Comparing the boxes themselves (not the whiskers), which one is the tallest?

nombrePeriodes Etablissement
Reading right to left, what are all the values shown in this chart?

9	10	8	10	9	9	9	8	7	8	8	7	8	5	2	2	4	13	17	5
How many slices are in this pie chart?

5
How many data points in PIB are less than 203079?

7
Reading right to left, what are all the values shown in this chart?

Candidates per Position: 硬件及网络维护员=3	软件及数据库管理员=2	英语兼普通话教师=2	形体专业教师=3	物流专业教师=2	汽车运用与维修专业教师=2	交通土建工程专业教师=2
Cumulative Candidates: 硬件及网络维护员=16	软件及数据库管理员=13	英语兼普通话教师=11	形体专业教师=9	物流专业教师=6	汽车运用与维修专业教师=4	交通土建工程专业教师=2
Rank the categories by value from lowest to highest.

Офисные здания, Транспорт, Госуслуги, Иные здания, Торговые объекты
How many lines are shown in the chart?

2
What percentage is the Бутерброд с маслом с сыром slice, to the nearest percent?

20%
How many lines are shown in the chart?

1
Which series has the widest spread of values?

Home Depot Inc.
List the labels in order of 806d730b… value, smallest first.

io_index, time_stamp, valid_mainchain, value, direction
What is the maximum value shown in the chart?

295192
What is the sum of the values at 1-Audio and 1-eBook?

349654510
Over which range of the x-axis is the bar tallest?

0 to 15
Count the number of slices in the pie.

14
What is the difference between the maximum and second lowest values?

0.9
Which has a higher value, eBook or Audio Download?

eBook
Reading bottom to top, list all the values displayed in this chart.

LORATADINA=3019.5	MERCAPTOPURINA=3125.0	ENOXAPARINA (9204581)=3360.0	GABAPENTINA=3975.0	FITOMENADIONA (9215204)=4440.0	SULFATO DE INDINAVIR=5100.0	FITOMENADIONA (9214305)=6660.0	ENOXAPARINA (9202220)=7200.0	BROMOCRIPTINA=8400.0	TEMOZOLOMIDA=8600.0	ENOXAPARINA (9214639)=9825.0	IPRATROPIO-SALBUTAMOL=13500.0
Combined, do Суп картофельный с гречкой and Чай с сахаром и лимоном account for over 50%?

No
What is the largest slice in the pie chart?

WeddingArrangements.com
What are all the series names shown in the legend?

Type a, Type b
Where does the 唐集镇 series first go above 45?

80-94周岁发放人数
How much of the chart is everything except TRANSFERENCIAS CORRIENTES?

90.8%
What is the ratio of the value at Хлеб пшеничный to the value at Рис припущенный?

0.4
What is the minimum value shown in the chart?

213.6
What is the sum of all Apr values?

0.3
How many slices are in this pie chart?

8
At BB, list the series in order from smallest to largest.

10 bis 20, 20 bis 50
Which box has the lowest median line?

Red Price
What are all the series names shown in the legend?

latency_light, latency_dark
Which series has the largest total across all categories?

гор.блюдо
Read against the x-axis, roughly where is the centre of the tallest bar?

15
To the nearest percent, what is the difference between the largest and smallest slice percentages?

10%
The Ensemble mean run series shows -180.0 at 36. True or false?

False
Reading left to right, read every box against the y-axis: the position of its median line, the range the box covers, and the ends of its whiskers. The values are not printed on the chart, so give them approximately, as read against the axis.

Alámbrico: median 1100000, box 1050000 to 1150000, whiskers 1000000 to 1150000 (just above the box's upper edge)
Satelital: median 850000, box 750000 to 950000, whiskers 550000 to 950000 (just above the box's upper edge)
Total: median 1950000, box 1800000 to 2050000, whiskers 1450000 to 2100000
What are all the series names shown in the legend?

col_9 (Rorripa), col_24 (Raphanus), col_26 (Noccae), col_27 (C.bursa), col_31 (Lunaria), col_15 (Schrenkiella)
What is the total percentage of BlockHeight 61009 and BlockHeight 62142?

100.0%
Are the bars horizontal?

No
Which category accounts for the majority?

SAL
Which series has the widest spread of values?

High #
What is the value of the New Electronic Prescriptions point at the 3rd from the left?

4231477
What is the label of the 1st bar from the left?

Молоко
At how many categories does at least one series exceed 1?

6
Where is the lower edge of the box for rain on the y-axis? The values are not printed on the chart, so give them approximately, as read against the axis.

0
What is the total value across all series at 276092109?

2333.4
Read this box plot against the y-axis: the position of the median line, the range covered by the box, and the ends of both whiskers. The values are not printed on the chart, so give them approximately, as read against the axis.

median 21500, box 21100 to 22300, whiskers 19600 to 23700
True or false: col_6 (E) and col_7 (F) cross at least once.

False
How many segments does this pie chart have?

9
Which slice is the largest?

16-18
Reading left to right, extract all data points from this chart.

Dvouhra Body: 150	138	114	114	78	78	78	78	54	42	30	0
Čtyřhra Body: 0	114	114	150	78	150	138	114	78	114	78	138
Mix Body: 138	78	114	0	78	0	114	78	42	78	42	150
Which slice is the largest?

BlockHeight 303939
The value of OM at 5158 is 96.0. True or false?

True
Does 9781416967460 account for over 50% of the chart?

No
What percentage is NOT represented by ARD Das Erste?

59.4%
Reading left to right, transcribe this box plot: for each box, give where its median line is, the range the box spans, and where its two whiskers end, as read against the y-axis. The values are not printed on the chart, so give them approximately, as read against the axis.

• AIM OF THE TASK: Count the lines in the rows above that contain the string "BlockHeight", matching case exactly, and give only the number.

• ANSWER SPACE: 2